The activity per core can be seen using:
# pmrep -h m7400 :mpstat-P-ALL
the output can be very long (256 lines for COSMA8), but looking closely you can see which CPUs are active. If you have pinning enabled these should remain fixed.
Infiniband Use
The only IO of interest on a typical node is how much traffic is being generated on the infiniband fabric, there are potentially a lot of metrics that can be reported about this, but the command:
# pmrep -h m7400 infiniband.port.total.bytes -t 3s -b MB
will report the total megabytes per second averaged over 3 seconds.
Visualization
The metrics that can be reported from a node can be seen using the command:
# pminfo -h m7400
each of these can be queried using the pmval or pmrep commands, they can also be visualized in a graph using the pmchart command.

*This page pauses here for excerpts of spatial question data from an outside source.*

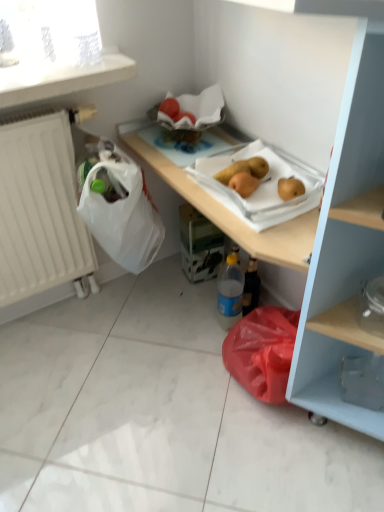
Question: Do you think white matte radiator at left is within blue plastic bottle at lower center, or outside of it?

Choices:
 (A) inside
 (B) outside

Answer: (B)

Question: Considering the positions of point (62, 178) and point (220, 279), is point (62, 178) closer or farther from the camera than point (220, 279)?

Choices:
 (A) closer
 (B) farther

Answer: (A)

Question: Considering the real-world distances, which object is closest to the blue plastic bottle at lower center?

Choices:
 (A) yellow matte pear at center
 (B) white matte radiator at left
 (C) transparent plastic carton at center

Answer: (C)

Question: Estimate the real-world distances between objects in this image. Which object is farther from the yellow matte pear at center?

Choices:
 (A) white matte radiator at left
 (B) blue plastic bottle at lower center
 (C) transparent plastic carton at center

Answer: (A)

This is very flexible and can be used to see the metrics of more than one node at a time, as in:
# pmchart -h m7001 m7002 m7003
you can then select the metrics of interest from the nodes for comparison and can also capture the information. There is fuller help at here
The CPU value defines a view which are some predefined plots. Other useful views are Memory and Overview, but if using Overview increase the vertical size to 1000. On COSMA the infiniband read and write rates are also available in the IB view.
Final Words
As was noted at the beginning, and if you have looked at the output of pminfo, PCP will allow you to monitor a lot of details of the compute nodes, but there are some limitations. The metrics that make reports at the process level require privilege that is not available using remote access, so if you try them they will fail (a shame as pcp atop, would be very nice, like a remote top command). All metrics are available locally, just leave the -h part out.
It is also not possible to see any archival material, so you need to check things when your job is running.